## HW M19

SGonzales_3L
Posts: 55
Joined: Thu Jul 11, 2019 12:17 am

### HW M19

I was a bit confused on how to begin calculating the empirical and molecular formulas for problem #M19, about the combustion of caffeine. We are given the information that there is 0.376 g of caffeine initially and, when burned, the products are 0.682g CO2, 0.174 g H2O, and 0.110 g N2. We also know that the molar mass of caffeine is 194 g/mol.

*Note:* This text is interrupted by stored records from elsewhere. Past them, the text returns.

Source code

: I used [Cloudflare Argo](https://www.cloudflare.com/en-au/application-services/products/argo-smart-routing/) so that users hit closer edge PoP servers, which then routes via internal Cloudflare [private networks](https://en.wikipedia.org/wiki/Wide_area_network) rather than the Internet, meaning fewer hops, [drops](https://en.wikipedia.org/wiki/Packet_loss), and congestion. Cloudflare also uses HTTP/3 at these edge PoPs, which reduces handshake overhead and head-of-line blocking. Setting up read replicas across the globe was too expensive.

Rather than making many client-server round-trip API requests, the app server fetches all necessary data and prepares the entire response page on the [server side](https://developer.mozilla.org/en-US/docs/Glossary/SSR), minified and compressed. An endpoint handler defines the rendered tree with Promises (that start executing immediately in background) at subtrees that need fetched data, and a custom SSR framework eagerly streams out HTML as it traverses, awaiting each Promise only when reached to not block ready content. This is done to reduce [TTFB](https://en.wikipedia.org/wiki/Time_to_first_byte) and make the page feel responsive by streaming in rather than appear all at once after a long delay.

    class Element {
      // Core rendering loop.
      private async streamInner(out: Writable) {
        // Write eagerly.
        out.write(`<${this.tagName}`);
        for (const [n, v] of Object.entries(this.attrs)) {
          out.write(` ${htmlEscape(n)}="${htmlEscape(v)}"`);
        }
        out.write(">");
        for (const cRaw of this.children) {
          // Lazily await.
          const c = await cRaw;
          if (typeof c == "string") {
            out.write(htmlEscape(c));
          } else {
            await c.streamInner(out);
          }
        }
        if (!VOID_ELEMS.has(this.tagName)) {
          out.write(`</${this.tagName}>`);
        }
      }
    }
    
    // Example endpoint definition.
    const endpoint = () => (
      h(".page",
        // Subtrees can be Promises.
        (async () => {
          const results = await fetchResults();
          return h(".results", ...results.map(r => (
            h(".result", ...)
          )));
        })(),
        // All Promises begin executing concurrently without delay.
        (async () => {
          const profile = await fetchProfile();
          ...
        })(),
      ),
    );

I was able to calculate that there is a total of 0.966 g of product, which means that by the law of conservation of mass, there should be 0.590 g of O2 on the reactants side. I'm stumped on where to go from here, though. How can I calculate the empirical formulas given only this information?

Cynthia Gong 1L
Posts: 51
Joined: Fri Aug 09, 2019 12:15 am

### Re: HW M19

For all combustion problems, you would use molar ratios to solve for the empirical formula. For instance, in this problem you are given that there is 0.682 g of CO2 produced. The molecular weight of CO2 is around 44g, so you divide 0.682/44 to calculate the number of moles of CO2 that is produced in this reaction, which gives you an answer of 0.0155. Then you would use mole ratios. Since there is one mole of carbon in one mole of CO2, there is a 1:1 ratio and therefore 0.0155 moles of carbon is produced in this combustion reaction. Using this same process for the other elements, you will end up with the number moles for each individual element and then divide each number of moles by the smallest amount of moles to come up with the empirical formula.

Maeve Miller 1A
Posts: 51
Joined: Fri Aug 09, 2019 12:16 am

### Re: HW M19

In order to calculate the empirical formula (and eventually the molecular formula), you will need to divide the mass of each element by is molar mass (in g*mol^-1) to attain the number of moles; then, divide each number by the smallest to get the molecular ratio. If the ratio is not in integers, you must multiply in order to get WHOLE numbers. This will give you the empirical formula. If they give you the molar mass of the compound you can divide this number by the molar mass of the empirical formula and then multiply the empirical ratio by the number you get. Hope this helps :)